I create testing kudu-table
CREATE TABLE impala_kudu.krg_test_table ( id int not nULL, col1 int NULL, col2 STRING NULL, col3 float COMMENT 'only for test', PRIMARY KEY (id) ) PARTITION BY HASH (id) PARTITIONS 10 COMMENT 'new testing kudu table' STORED AS KUDU TBLPROPERTIES ('test_arg'='test_value1','test_arg2'='test_value','comment'='arg comment','comment1'='arg comment','kudu.master_addresses'='hozd8:7051', 'kudu.num_tablet_replicas' = '1');
Then insert into it some data:
insert into impala_kudu.krg_test_table values(1,14,"qql",3.7); insert into impala_kudu.krg_test_table values(2,59,"adasdasd",6);
Now i see in "hive metastore" table location: it shows me next
But such file-path is empty!
Where's data? Where kudu stores it?
PS: i need to admin partitions - add it, drop it and so on... But i don't know where it stores, so i can't do anything.
01-15-2019 10:52 PM
01-16-2019 08:46 AM
EricL is correct, you don't need to worry about files with Kudu in the same way that you have to worry about them with typical Hive tables. Kudu stores its data directly on ext4 in a distributed way and does not use HDFS.

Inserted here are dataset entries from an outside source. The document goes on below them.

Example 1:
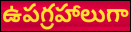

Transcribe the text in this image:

ఉపగ్రహాలుగా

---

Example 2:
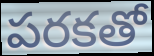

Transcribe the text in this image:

పరకతో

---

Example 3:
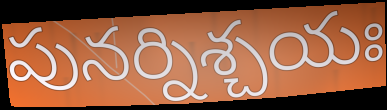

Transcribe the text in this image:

పునర్నిశ్చయః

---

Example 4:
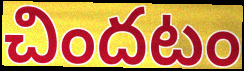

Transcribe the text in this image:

చిందటం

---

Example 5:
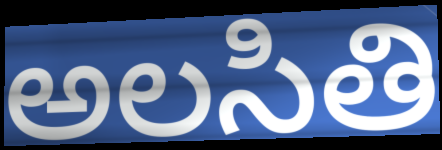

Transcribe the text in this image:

అలసితి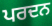
ਪਰਦਨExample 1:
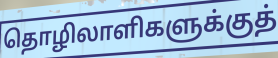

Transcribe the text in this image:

தொழிலாளிகளுக்குத்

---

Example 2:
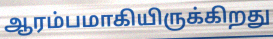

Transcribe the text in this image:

ஆரம்பமாகியிருக்கிறது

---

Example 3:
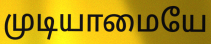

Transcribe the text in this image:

முடியாமையே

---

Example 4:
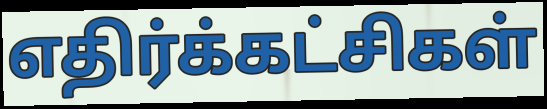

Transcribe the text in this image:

எதிர்க்கட்சிகள்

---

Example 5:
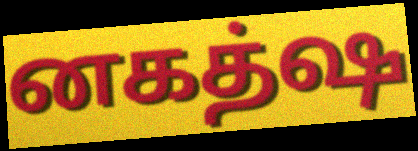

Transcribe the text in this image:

னகத்ஷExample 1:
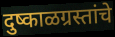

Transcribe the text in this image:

दुष्काळग्रस्तांचे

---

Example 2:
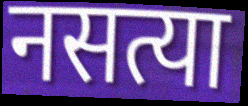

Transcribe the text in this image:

नसत्या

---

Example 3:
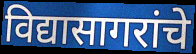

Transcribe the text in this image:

विद्यासागरांचे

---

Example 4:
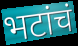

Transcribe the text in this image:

भटांचं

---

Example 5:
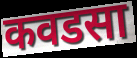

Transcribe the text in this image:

कवडसा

You can take a look at where Kudu is storing its data on the local file system if you go into Cloudera manager and take a look at how the --fs-data-dirs and --fs-wal-dir configuration options are set up across the various Tablet Server nodes.
Hope that helps,
01-16-2019 08:55 AM
Kudu runs as a separate service that Impala talks to (like HDFS runs as a separate service from Impala) so you have to have Kudu running somewhere for it to work. However you don't have to run Kudu on the same servers that you run Impala on -- remote reads are supported over the network.